SEITENTEXT.
────────

Marie von den Benken: Warum die Influencerin jetzt SPD-Mitglied ist
Was hat dich zum Eintritt in die SPD bewogen?
Ich wollte vor allem nicht mehr nur von außen auf die Politik eindreschen. Der Welt vom eigenen Sofa aus zu erklären, wie alles zu laufen hat, ist einfach. Zu versuchen, wirklich etwas zu ändern ist da schon anstrengender. Das wollte ich versuchen. Also galt es, die richtige Partei für mich zu finden. Mit meinen Haupthemen Tierschutz und Nachhaltigkeit hätte sich womöglich auch eine andere Farbe als Rot angeboten, aber wenn man die Tradition, die Bedeutung und zum Beispiel den stetigen Einsatz für Frauenrechte sieht, gab es in Verbindung mit dem Anspruch, dass die Partei auch alle anderen wichtigen Themenbereiche, die nicht meine Expertise sind, quasi flächendeckend gut im Blick hat, gab es zur SPD eigentlich keine wirkliche Alternative.
Gab es Personen, die dich dazu besonders motiviert/animiert haben?

────────

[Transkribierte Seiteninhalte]
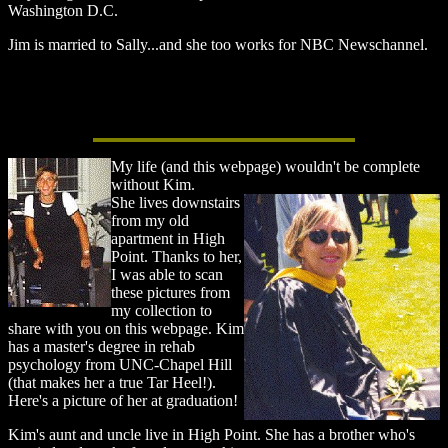
Washington D.C.
Jim is married to Sally...and she too works for NBC Newschannel.
My life (and this webpage) wouldn't be complete
without Kim.
She lives downstairs
from my old
apartment in High
Point. Thanks to her,
I was able to scan
these pictures from
my collection to
share with you on this webpage. Kim
has a master's degree in rehab
psychology from UNC-Chapel Hill
(that makes her a true Tar Heel!).
Here's a picture of her at graduation!
Kim's aunt and uncle live in High Point. She has a brother who's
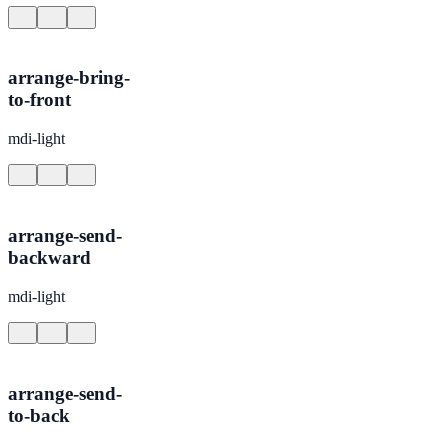
arrange-bring-
to-front
mdi-light
arrange-send-
backward
mdi-light
arrange-send-
to-back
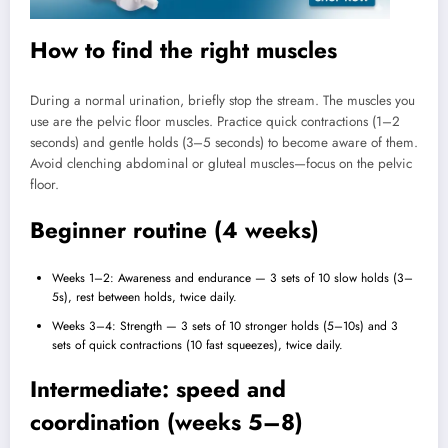
How to find the right muscles
During a normal urination, briefly stop the stream. The muscles you
use are the pelvic floor muscles. Practice quick contractions (1–2
seconds) and gentle holds (3–5 seconds) to become aware of them.
Avoid clenching abdominal or gluteal muscles—focus on the pelvic
floor.
Beginner routine (4 weeks)
Weeks 1–2: Awareness and endurance — 3 sets of 10 slow holds (3–
5s), rest between holds, twice daily.
Weeks 3–4: Strength — 3 sets of 10 stronger holds (5–10s) and 3
sets of quick contractions (10 fast squeezes), twice daily.
Intermediate: speed and
coordination (weeks 5–8)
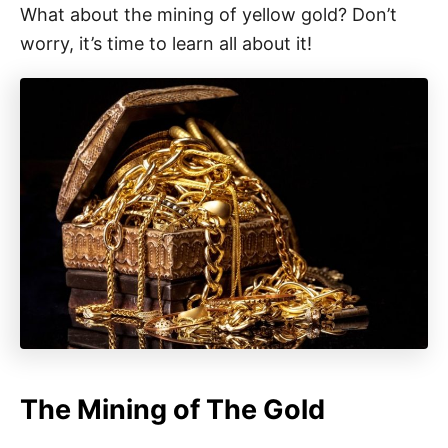
What about the mining of yellow gold? Don’t
worry, it’s time to learn all about it!
The Mining of The Gold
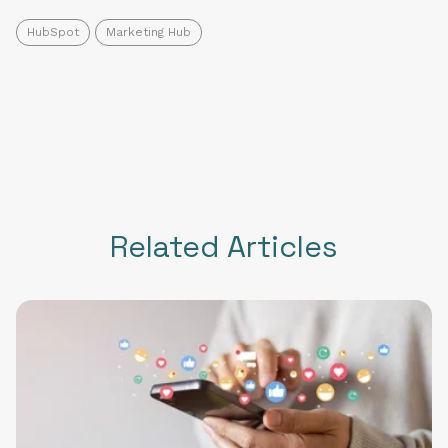
HubSpot
Marketing Hub
Related Articles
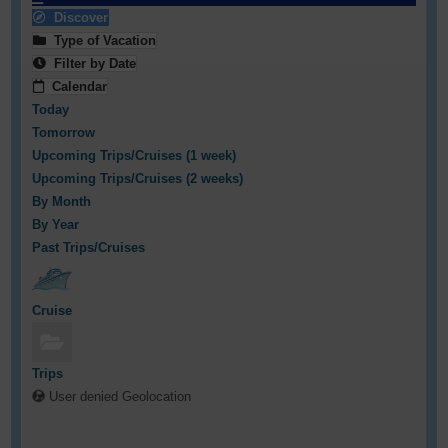
Discover
Type of Vacation
Filter by Date
Calendar
Today
Tomorrow
Upcoming Trips/Cruises (1 week)
Upcoming Trips/Cruises (2 weeks)
By Month
By Year
Past Trips/Cruises
Cruise
Trips
User denied Geolocation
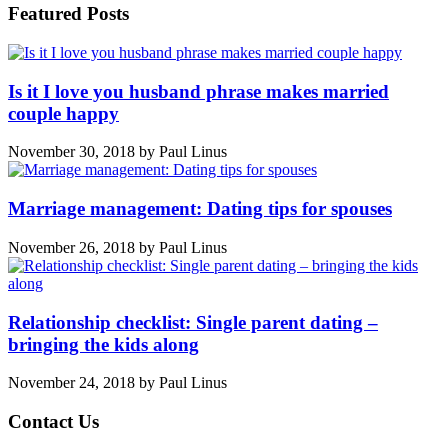
Featured Posts
Is it I love you husband phrase makes married
couple happy
November 30, 2018
by
Paul Linus
Marriage management: Dating tips for spouses
November 26, 2018
by
Paul Linus
Relationship checklist: Single parent dating –
bringing the kids along
November 24, 2018
by
Paul Linus
Contact Us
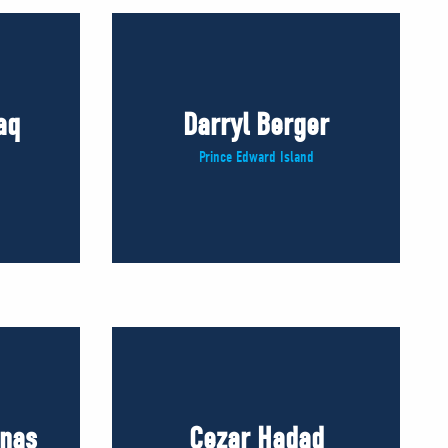
aq
Darryl Berger
Prince Edward Island
inas
Cezar Hadad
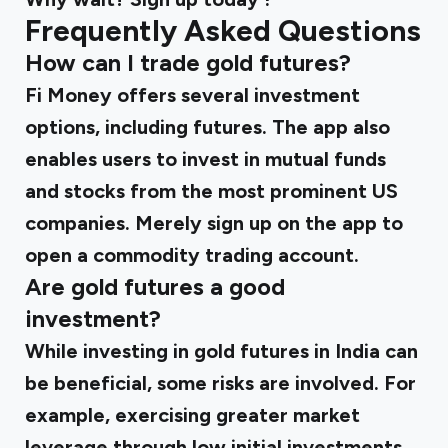
Frequently Asked Questions
How can I trade gold futures?
Fi Money offers several investment
options, including futures. The app also
enables users to invest in mutual funds
and stocks from the most prominent US
companies. Merely sign up on the app to
open a commodity trading account.
Are gold futures a good
investment?
While investing in gold futures in India can
be beneficial, some risks are involved. For
example, exercising greater market
leverage through low initial investments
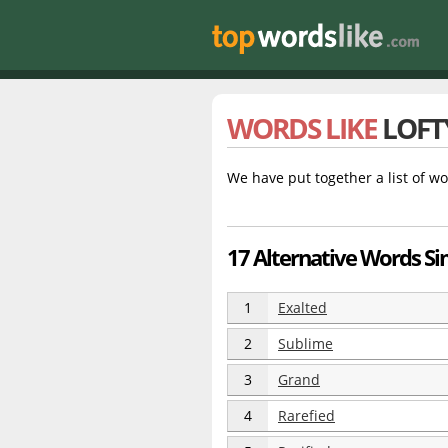
WORDS LIKE
LOFT
We have put together a list of wo
17 Alternative Words Sim
1
Exalted
2
Sublime
3
Grand
4
Rarefied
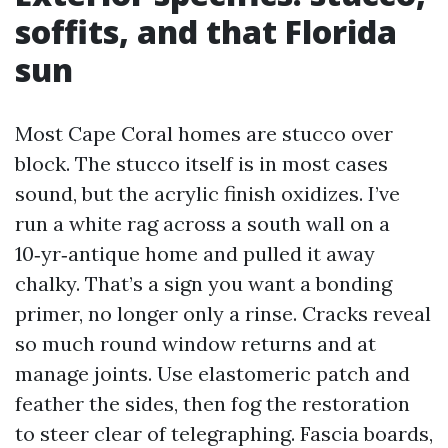
soffits, and that Florida
sun
Most Cape Coral homes are stucco over
block. The stucco itself is in most cases
sound, but the acrylic finish oxidizes. I’ve
run a white rag across a south wall on a
10‑yr‑antique home and pulled it away
chalky. That’s a sign you want a bonding
primer, no longer only a rinse. Cracks reveal
so much round window returns and at
manage joints. Use elastomeric patch and
feather the sides, then fog the restoration
to steer clear of telegraphing. Fascia boards,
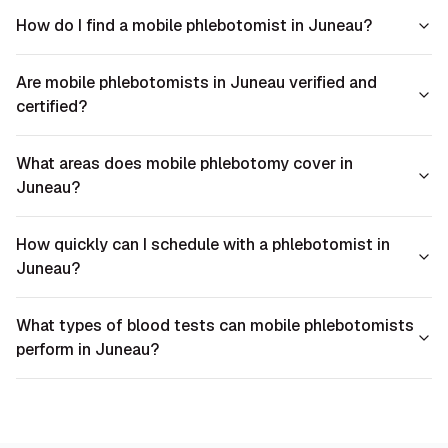
How do I find a mobile phlebotomist in Juneau?
Are mobile phlebotomists in Juneau verified and
certified?
What areas does mobile phlebotomy cover in
Juneau?
How quickly can I schedule with a phlebotomist in
Juneau?
What types of blood tests can mobile phlebotomists
perform in Juneau?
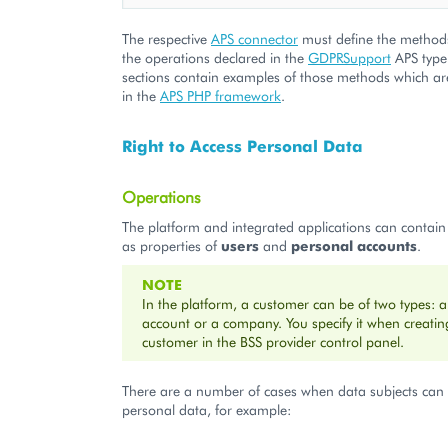
The respective
APS connector
must define the method
the operations declared in the
GDPRSupport
APS type.
sections contain examples of those methods which are
in the
APS PHP framework
.
Right to Access Personal Data
Operations
The platform and integrated applications can contain
as properties of
users
and
personal accounts
.
NOTE
In the platform, a customer can be of two types: 
account or a company. You specify it when creating
customer in the BSS provider control panel.
There are a number of cases when data subjects can 
personal data, for example:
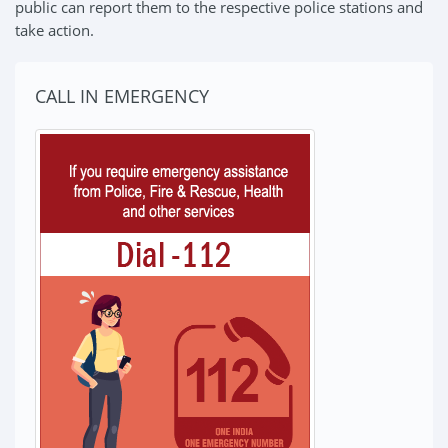
public can report them to the respective police stations and
take action.
CALL IN EMERGENCY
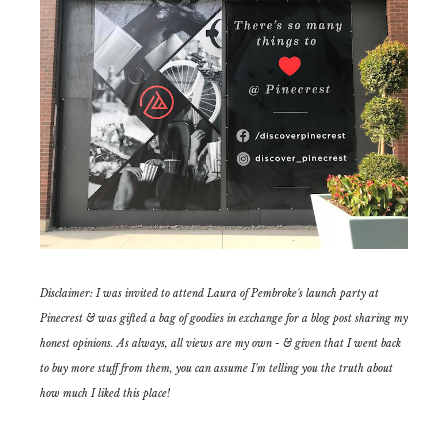
Disclaimer: I was invited to attend Laura of Pembroke's launch party at
Pinecrest & was gifted a bag of goodies in exchange for a blog post sharing my
honest opinions. As always, all views are my own - & given that I went back
to buy more stuff from them, you can assume I'm telling you the truth about
how much I liked this place!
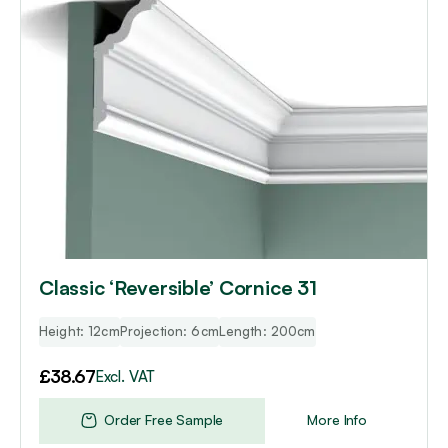
Classic ‘Reversible’ Cornice 31
Height: 12cm
Projection: 6cm
Length: 200cm
£
38.67
Excl. VAT
Order Free Sample
More Info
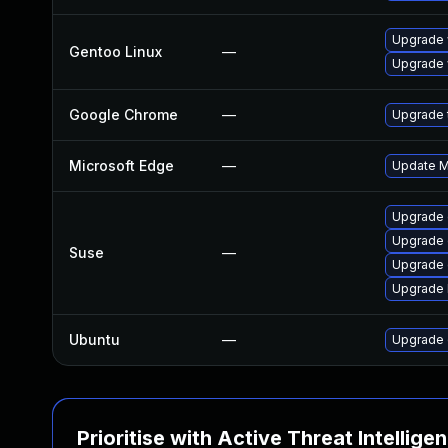
Upgrade 
Gentoo Linux
—
Upgrade 
Google Chrome
—
Upgrade t
Microsoft Edge
—
Update Mi
Upgrade
Upgrade 
Suse
—
Upgrade 
Upgrade 
Ubuntu
—
Upgrade 
Prioritise with Active Threat Intellige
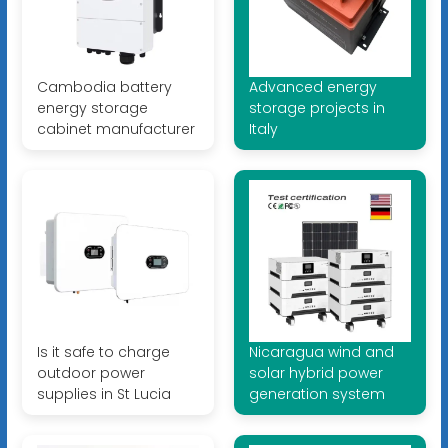
Cambodia battery
Advanced energy
energy storage
storage projects in
cabinet manufacturer
Italy
Is it safe to charge
Nicaragua wind and
outdoor power
solar hybrid power
supplies in St Lucia
generation system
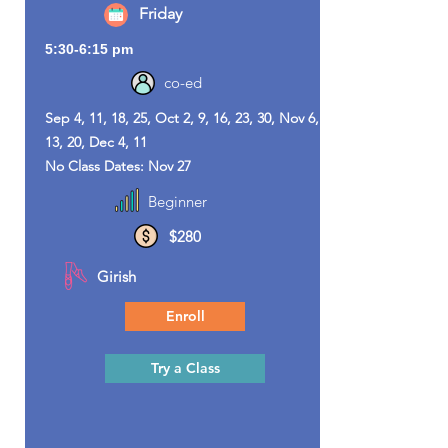
Friday
5:30-6:15 pm
co-ed
Sep 4, 11, 18, 25, Oct 2, 9, 16, 23, 30, Nov 6,
13, 20, Dec 4, 11
No Class Dates: Nov 27
Beginner
$280
Girish
Enroll
Try a Class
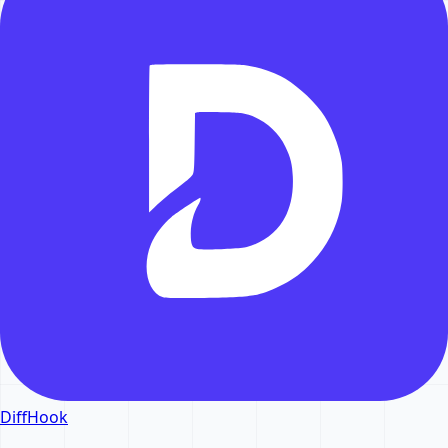
DiffHook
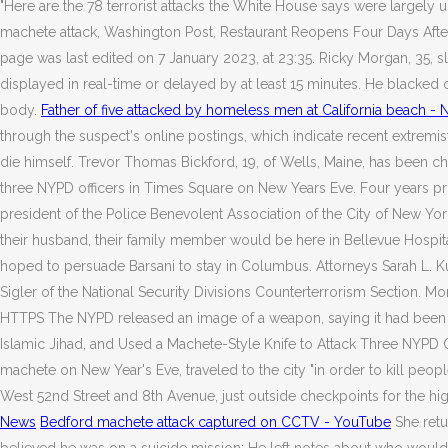
"Here are the 78 terrorist attacks the White House says were largely u
machete attack, Washington Post, Restaurant Reopens Four Days Afte
page was last edited on 7 January 2023, at 23:35. Ricky Morgan, 35, 
displayed in real-time or delayed by at least 15 minutes. He blacked
body.
Father of five attacked by homeless men at California beach -
through the suspect's online postings, which indicate recent extremist 
die himself. Trevor Thomas Bickford, 19, of Wells, Maine, has been cha
three NYPD officers in Times Square on New Years Eve. Four years prior
president of the Police Benevolent Association of the City of New York
their husband, their family member would be here in Bellevue Hospita
hoped to persuade Barsani to stay in Columbus. Attorneys Sarah L. Ku
Sigler of the National Security Divisions Counterterrorism Section. 
HTTPS The NYPD released an image of a weapon, saying it had been re
Islamic Jihad, and Used a Machete-Style Knife to Attack Three NYPD O
machete on New Year's Eve, traveled to the city "in order to kill peopl
West 52nd Street and 8th Avenue, just outside checkpoints for the high
News
Bedford machete attack captured on CCTV - YouTube
She retu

────────

AUFGABEN.
(1) Stimmen diese Aussagen mit dem Interview zum SPD-Eintritt überein? Antworte jeweils mit Ja oder Nein und zitiere die entscheidenden Worte wörtlich.
(a) Tierschutz und Nachhaltigkeit nennt die Influencerin als ihre Hauptthemen.
(b) Sie findet es anstrengend, der Welt vom eigenen Sofa aus zu erklären, wie alles zu laufen hat.
(c) Neben der SPD sah sie eine echte Alternative.
(2) Gib aus den Einträgen die Zeilen wortgetreu wieder, beginnend mit der Zeile, die „How do I find“ enthält, und endend mit der Zeile, die „perform in Juneau?“ enthält, beide eingeschlossen.
Der Text und die Einträge sind voneinander unabhängiges Material.

ANTWORTEN.
(1)
(a) Ja: „Mit meinen Haupthemen Tierschutz und Nachhaltigkeit“
(b) Nein: „Der Welt vom eigenen Sofa aus zu erklären, wie alles zu laufen hat, ist einfach.“
(c) Nein: „gab es zur SPD eigentlich keine wirkliche Alternative.“

(2)
How do I find a mobile phlebotomist in Juneau?
Are mobile phlebotomists in Juneau verified and
certified?
What areas does mobile phlebotomy cover in
Juneau?
How quickly can I schedule with a phlebotomist in
Juneau?
What types of blood tests can mobile phlebotomists
perform in Juneau?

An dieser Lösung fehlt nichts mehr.